- [Arbeitsanweisungen]:
#1 Gib aus dem Interview zur Hochwasservorsorge den Abschnitt von „Ein wesentlicher Erfolg“ bis „Vorsorge zu sprechen.“ wieder und ersetze darin „Deichen“ durch „Dämmen“.
#2 Fasse im Interview zur Hochwasservorsorge den Absatz, der mit „Ein wesentlicher Erfolg der letzten 20 Jahre“ beginnt, als kurze Stichpunktliste zusammen und behalte seine wichtigsten Fakten bei.

- [Dokumentauszug]:
Hochwasservorsorge in Deutschland Interview mit Prof. Dr. Christian Kuhlicke

Prof. Dr. Christian Kuhlicke

/ 6 Minuten zu lesen

Um den Jahreswechsel 2023/2024 standen große Teile Deutschlands unter Wasser. Laut Prof. Dr. Christian Kuhlicke müsste die Hochwasservorsorge systematisch vorangebracht werden.

Mitte Dezember 2023 bauten Feuerwehrleute in Koblenz eine mobile Hochwasserschutzwand auf. Sie verhinderte, dass der Rhein das Ufer überschwemmt. (© picture-alliance/dpa)

bpb.de: Müssen wir uns auf Hochwasser wie in Nord- und Mitteldeutschland vermehrt einstellen?

Christian Kuhlicke: Hochwasserereignisse wie das zum Jahreswechsel werden in Zukunft mit hoher Wahrscheinlichkeit zunehmen – und zwar im Wechsel mit starker Trockenheit. Wir beobachten, dass bestimmte Wetterlagen über einen längeren Zeitraum als früher über Mitteleuropa verweilen. Bei dem aktuellen Hochwasser haben die langen Niederschläge dazu geführt, dass die Landschaft den Niederschlag nicht mehr aufnehmen konnte. Im Prinzip sind Winterhochwasser jedoch relativ gängige Phänomene in Mitteleuropa.

Hat sich der Hochwasserschutz in den letzten Jahren verbessert?

Ein wesentlicher Erfolg der letzten 20 Jahre ist, dass man deutlicher kommuniziert: Ein vollkommener Schutz ist nicht möglich. Es ist eine Fehlannahme, dass man sich vor Hochwasser schützen kann. Ein solcher Schutz wäre nur mit extrem hohen Deichen möglich, was sehr teuer und technisch teilweise nicht umsetzbar wäre. Es ist daher angebrachter, von Vorsorge zu sprechen.

- [Datenblock]:
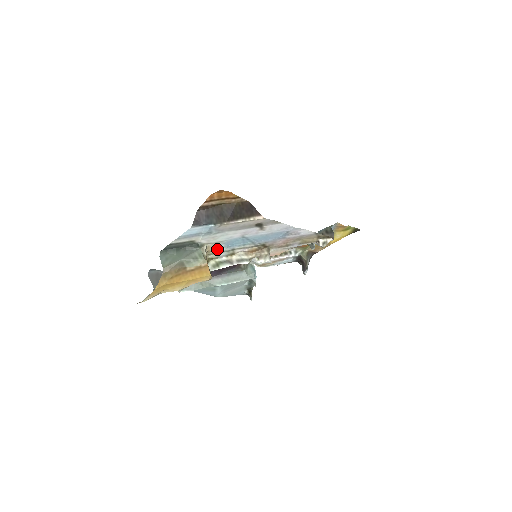
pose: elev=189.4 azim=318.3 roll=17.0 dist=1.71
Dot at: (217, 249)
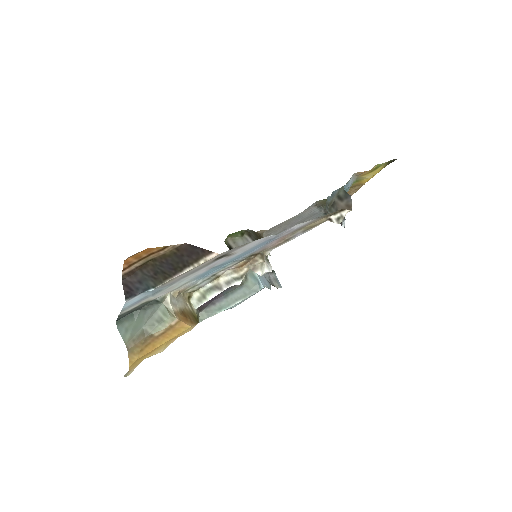
Dot at: (191, 284)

- [Die Antworten]:
#1
Ein wesentlicher Erfolg der letzten 20 Jahre ist, dass man deutlicher kommuniziert: Ein vollkommener Schutz ist nicht möglich. Es ist eine Fehlannahme, dass man sich vor Hochwasser schützen kann. Ein solcher Schutz wäre nur mit extrem hohen Dämmen möglich, was sehr teuer und technisch teilweise nicht umsetzbar wäre. Es ist daher angebrachter, von Vorsorge zu sprechen.

#2
- Erfolg der letzten 20 Jahre: Es wird deutlicher kommuniziert, dass ein vollkommener Schutz nicht möglich ist.
- Die Annahme, man könne sich vor Hochwasser schützen, ist falsch.
- Ein solcher Schutz ginge nur mit extrem hohen Deichen. Diese wären sehr teuer und technisch teilweise nicht umsetzbar.
- Deshalb ist es angebrachter, von Vorsorge zu sprechen.